Although Smoltz was able to throw all of his pitches during Friday's bullpen session, which lasted approximately 10 minutes, he wasn't happy with the action that they were producing. He said the hindrance had everything to do with the remaining tightness in his shoulder and nothing to do with his finger.
"If I don't have the sharpness that I need to pitch, then I'm probably going to need a couple of extra days," said Smoltz before it was determined that he would get the extra days of rest.
Cormier finished a successful rehab stint on Tuesday, when he threw 6 2/3 scoreless innings for Triple-A Richmond against Rochester. In the four rehab starts that he made this year, he was 2-1 with a 2.70 ERA.
Cormier quits: Last weekend, Rheal Cormier told an MLB.com reporter that he was hopeful the Braves would promote him to the Majors within the next few days. When they didn't, the 40-year-old left-hander obviously felt it was time to explore other options.
On Thursday, Cormier informed the Braves that he will retire from professional baseball. After getting released by the Reds in early May, he signed a Minor League contract with the Braves and then made five appearances with Triple-A Richmond.
With Cormier out of the mix, the Braves have limited options in the event that they need to find a left-handed reliever in their Minor League system. One candidate could be Dan Smith, who in 10 combined starts with Double-A Mississippi and Richmond has posted a 2.22 ERA and limited opponents to a .213 batting average.
Successful surgery: Left-handed reliever Mike Gonzalez underwent successful Tommy John surgery on his left elbow on Thursday in Birmingham, Ala. The ligament transplant procedure was performed by noted surgeon Dr. James Andrews.
Gonzalez, who had a 1.59 ERA in 17 innings this year, will likely need 12 months of rehab. The Braves are hopeful he'll be back in their bullpen around this time next season.

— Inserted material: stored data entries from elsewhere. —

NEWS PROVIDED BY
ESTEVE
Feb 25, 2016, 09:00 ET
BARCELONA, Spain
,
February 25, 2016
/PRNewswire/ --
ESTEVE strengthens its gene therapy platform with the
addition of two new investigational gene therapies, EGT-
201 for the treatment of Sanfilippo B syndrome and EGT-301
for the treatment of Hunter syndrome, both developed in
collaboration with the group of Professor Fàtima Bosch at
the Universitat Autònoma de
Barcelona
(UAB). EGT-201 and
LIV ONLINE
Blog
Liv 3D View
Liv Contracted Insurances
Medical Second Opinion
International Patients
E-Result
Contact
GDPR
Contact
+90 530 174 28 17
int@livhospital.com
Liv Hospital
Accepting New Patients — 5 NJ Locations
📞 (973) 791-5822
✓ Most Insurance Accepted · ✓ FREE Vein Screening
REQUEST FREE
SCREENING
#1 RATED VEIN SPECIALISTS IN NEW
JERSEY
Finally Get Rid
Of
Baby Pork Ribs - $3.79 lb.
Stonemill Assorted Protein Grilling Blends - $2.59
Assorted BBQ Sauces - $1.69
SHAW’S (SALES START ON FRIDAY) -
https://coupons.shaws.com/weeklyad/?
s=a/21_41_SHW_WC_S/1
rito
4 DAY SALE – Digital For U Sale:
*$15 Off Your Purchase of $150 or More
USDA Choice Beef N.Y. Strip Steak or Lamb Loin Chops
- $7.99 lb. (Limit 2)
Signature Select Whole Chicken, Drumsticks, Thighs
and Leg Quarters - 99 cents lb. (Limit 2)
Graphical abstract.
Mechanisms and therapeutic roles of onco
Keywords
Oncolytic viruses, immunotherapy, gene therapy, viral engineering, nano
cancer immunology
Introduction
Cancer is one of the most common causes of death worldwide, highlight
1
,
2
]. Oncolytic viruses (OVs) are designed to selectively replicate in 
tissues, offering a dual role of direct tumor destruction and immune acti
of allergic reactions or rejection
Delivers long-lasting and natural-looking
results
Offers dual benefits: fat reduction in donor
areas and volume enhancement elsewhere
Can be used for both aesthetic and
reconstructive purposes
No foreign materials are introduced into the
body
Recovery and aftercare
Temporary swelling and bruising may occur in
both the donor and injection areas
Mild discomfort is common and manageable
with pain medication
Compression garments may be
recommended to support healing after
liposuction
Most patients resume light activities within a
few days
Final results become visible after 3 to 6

Call him Mr. Clutch: During his illustrious broadcasting career, Pete Van Wieren has been known as The Professor. But during a small bowling event contested by Braves media members in Chicago on Thursday, he became Mr. Clutch.
With consecutive 10th-frame strikes, Van Wieren sent his team into the finals of the annual event that has become known as Bowl-A-Rama. His good fortunes were stalled in the finals, when former Braves radio producer Dave Baker and Chip Caray's wife, Susan, emerged victorious.
Coming up: The Braves will continue their three-game series against the Cubs on Saturday afternoon. They'll send Chuck James (5-4, 3.86 ERA) to the mound to face Rich Hill (4-4, 3.06 ERA).